Advice on how to structure Dask computation

I’m running a computation that is shared between a local machine and a Slurm cluster.

On the local machine I run:

  1. start a dask client to the SLURMCluster
  2. a for loop generates a set of data vectors of length N from a very long time-series of length T every 200 or so days. T>>N.
  3. As soon as a data vector for a time t is ready, a function that uses the data vectors is submitted to the client
  4. After all the functions are submitted a gather call is made and the output data is retrieved to the local machine.
  5. The output data (which is large) from different functions is then further processed to generate the final results.

Step 4 takes a long time. What is a smarter/more efficient way of doing this? Is this a case where an Actor would help? All I want is to retrieve the final results.

Many thanks for any advice!

Hi @liberabaci,

Could this part of the code run on the Worker? How is stored you time-series?

Just to be clear, using Client.submit in a for loop?

Do you need the entire results to process it? Could you process it batch by batch?

A few possibilities I see, depending on your workflow constraints

  • Use as_completed structure: Futures — Dask documentation, this would allow you to gather data as soon as it is processed.
  • Process results directly on the Dask cluster, and not on Client side.

Could you detail a bit more your workflow with some code snippets?

Hi @guillaumeeb,

The main for loop could be run on a worker but why would that provide an advantage? I’m actually asking because that is unclear to me. To do so, would I just run the main loop in a function and just call client.submit? The data is stored in an hdf.

Yes

That’s the part that’s unclear to me.
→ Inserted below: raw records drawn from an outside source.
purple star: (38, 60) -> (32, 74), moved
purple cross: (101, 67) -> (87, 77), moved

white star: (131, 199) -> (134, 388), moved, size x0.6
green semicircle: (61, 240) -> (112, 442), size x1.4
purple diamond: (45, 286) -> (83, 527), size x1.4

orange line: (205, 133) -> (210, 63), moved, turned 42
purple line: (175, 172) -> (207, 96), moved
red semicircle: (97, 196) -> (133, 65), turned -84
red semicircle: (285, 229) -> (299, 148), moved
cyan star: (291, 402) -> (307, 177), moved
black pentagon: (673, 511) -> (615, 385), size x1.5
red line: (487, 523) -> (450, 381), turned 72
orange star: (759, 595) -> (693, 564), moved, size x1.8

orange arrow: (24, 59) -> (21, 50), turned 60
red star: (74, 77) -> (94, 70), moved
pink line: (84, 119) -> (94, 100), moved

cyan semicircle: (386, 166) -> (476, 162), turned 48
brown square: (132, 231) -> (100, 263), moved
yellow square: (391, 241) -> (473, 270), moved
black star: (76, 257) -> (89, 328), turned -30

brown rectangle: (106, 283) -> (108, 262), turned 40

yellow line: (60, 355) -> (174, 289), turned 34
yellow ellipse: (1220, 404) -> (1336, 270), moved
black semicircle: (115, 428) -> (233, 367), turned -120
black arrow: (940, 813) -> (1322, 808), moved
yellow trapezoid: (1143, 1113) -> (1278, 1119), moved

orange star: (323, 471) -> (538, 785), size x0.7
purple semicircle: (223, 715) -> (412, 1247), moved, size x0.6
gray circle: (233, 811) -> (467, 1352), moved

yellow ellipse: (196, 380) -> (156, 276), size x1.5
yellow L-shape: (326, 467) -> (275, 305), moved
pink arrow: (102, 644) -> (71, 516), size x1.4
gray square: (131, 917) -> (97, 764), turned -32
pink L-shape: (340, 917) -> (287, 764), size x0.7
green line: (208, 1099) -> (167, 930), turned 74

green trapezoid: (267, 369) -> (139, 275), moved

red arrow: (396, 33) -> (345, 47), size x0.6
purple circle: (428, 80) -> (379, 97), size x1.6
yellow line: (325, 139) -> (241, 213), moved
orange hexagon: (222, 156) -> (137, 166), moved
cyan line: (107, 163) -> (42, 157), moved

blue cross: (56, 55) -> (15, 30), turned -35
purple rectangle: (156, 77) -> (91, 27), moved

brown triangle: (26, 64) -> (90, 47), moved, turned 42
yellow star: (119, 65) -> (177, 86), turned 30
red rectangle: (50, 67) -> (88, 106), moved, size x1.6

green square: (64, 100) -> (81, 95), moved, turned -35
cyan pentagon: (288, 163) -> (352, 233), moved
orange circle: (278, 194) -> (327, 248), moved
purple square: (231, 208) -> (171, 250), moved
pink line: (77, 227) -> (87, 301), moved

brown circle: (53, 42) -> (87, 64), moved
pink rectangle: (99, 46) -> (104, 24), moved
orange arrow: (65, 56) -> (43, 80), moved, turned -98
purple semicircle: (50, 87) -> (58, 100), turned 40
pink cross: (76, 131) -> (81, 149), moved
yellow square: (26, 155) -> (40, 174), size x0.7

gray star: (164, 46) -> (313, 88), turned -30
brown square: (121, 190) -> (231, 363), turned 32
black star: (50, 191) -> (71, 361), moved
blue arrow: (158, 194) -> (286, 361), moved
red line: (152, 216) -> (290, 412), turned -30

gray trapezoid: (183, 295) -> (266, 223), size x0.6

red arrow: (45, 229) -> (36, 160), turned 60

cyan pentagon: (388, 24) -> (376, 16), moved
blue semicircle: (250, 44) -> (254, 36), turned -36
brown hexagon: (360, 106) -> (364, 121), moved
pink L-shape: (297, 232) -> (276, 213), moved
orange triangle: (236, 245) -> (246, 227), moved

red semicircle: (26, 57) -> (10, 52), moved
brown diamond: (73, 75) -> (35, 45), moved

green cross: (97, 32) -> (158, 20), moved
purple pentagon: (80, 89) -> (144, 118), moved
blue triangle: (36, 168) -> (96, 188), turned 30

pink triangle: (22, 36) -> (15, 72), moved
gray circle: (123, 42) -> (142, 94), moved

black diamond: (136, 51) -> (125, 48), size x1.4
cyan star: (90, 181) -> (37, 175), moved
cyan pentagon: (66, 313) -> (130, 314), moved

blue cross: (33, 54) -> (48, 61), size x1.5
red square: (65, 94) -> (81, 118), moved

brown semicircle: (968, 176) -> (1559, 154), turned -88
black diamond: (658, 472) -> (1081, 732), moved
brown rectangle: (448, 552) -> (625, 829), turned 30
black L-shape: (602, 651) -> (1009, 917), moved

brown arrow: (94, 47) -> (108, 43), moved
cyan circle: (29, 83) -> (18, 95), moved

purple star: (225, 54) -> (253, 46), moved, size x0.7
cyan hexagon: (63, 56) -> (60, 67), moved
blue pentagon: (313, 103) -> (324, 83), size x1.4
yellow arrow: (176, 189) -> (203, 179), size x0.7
Is this done by getting a worker to call client.submit?

Yes. I’m working on adding a simplified example.

Many thanks for your help!

Couldn’t you load all the data on Workers, using read_hdf from Dask Array, and then work with it? I was not meaning running a for loop, but reading data in a distributed way.

Nope, by submitting another function that takes into input a Future of a previous submit call. But you could also use Delayed API.

hi @guillaumeeb

Thanks for your response. I think the Delayed API or passing the last computation to a function and submitting it will be the solution to my issue. That said I tried running the following code to test my understanding:

import numpy
import os
from dask import delayed
client_obj = start_dask(num_workers=5)
@delayed
def make_random_data(num_data_points):
    return numpy.random.normal(loc=2.0, scale=1.0, size=num_data_points)
@delayed
def process(data_list):
    final_val = 0.0
    for data_obj in data_list:
        final_val += numpy.sum(data_obj)
    return final_val

if with_client_submit:

    data_list = []
    for idx in range(100):
        obj = client_obj.submit(make_random_data, 10)
        data_list.append(obj)

    obj = client_obj.submit(process, data_list)
    result = client_obj.gather(obj)
    print('l46', result.compute(), len(data_list))

else:
    data_list = []
    for idx in range(100):
        obj = delayed(make_random_data)(10)
        data_list.append(obj)

    result = delayed(process)(data_list)
    print('l60', result.compute(), len(data_list))

Whether I run with with_client_submit=1 or 0 I get the same result however when I look at the dashboard I see this difference:

with_client_submit=1
I get 1 make_random_data job and 1 process job


with_client_submit=0
I get 100 make_random_data jobs and 1 process job

Why do I only see 1 make_random_data job in the first case?
len(data_list) = 100 for both cases.

Two things:

  • First, you shouldn’t mix Delayed and Future that ways, i.e. do not submit Delayed function, and then call result.compute() after gather(). You can work with Delayed and Future, but it is not advised to submit delayed call which won’t be resolve until a compute call. So just remove the delayed decorator on the functions. Moreover you are also using the delayed() function on the second part, which makes a double Delayed call also.
  • For your problem, the thing is that Dask considers functions as pure by default, which means the same function with the same arguments will always return the same result. So in your case, since you are calling 100 times the same function and the same arg, it will just be executed once. This does not happen with Delayed probably because the 100 calls are sent at once to the Scheduler.

You can use

obj = client.submit(make_random_data, 10, pure=False)

To force function re-evaluation 100 times.

All clear. Thanks so much for the guidance.

1 Like

Hi @guillaumeeb,

I’ve gotten both approaches to work for me. Is there any difference in the way the jobs/memory are handled between using the delayed api or submitting a final function which takes in as arguments a set of futures? Many thanks again for your help.